The risk of ischemic cerebrovascular disease in head and neck cancer patients after radiotherapy
Session type: Poster / e-Poster / Silent Theatre session
Several reports suggested that radiotherapy (RT) was related to an increased risk of cerebrovascular disease (CVD) in head and neck cancer patients, but other risk factors of CVD were not properly considered in estimating the risk of RT.

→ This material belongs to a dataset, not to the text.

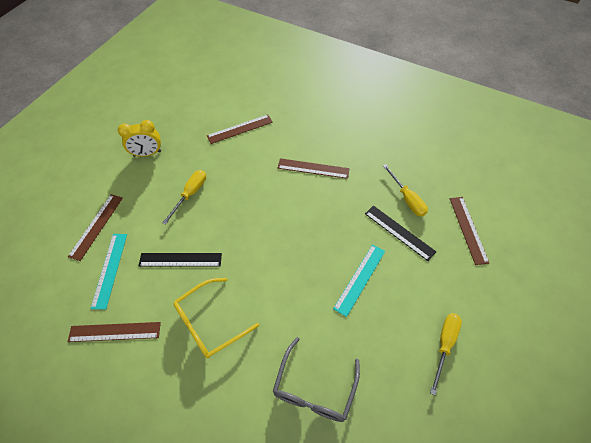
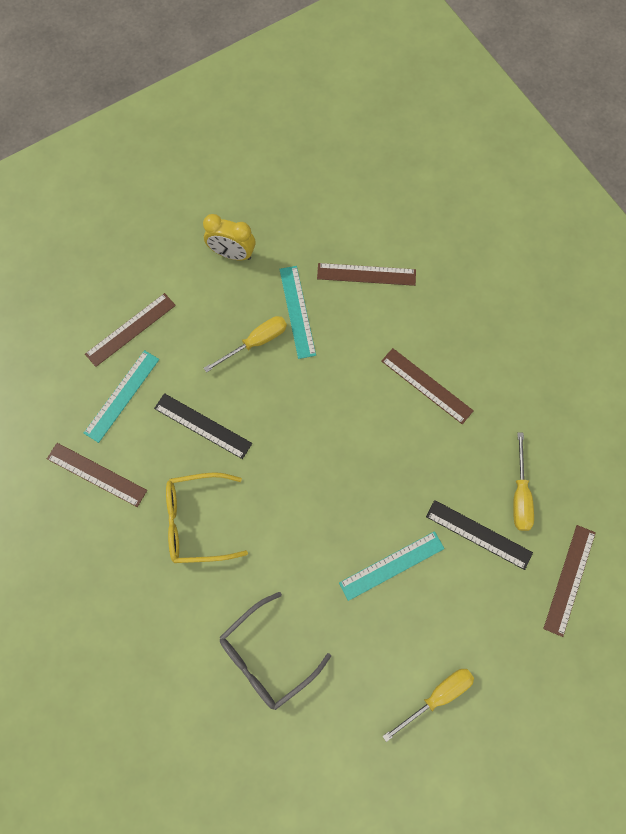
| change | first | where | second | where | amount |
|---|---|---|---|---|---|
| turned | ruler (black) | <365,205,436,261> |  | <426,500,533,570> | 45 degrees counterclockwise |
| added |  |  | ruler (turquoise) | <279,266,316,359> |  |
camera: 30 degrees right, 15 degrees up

To analyze the effect of RT on the risk of ischemic CVD in head and neck cancer patients, the Korean Central Cancer Registry data and Korean National Health Insurance Service data were used. A total of 5,570 patients with newly diagnosed head and neck cancer between the years 2003–2005 and without previously diagnosed CVD was included in our study cohort. The effect of treatment modality and other socioeconomic variables on ischemic CVD incidence were analyzed using the Cox proportional hazard regression model.
The number of patients who received more than 20 fractions of RT for head and neck cancer (RT group) was 3,849 and 1,724 for those who did not receive RT (non-RT group). The total number of ischemic CVD events in the RT group was 302 (7.8%) and that in the non-RT group was 155 (9.0%). After adjustments for demographics, socioeconomic status, clinical risk factors of CVD, and treatment-related covariates, the adjusted hazard ratio for the RT group was 1.258 (95% confidence interval, 1.034–1.596; p=0.023).
The risk of ischemic CVD increased by RT after adjusting for other socioeconomic and clinical risk factors. Regular follow up and risk factor modifications for CVD should be recommended for head and neck cancer patients treated with RT.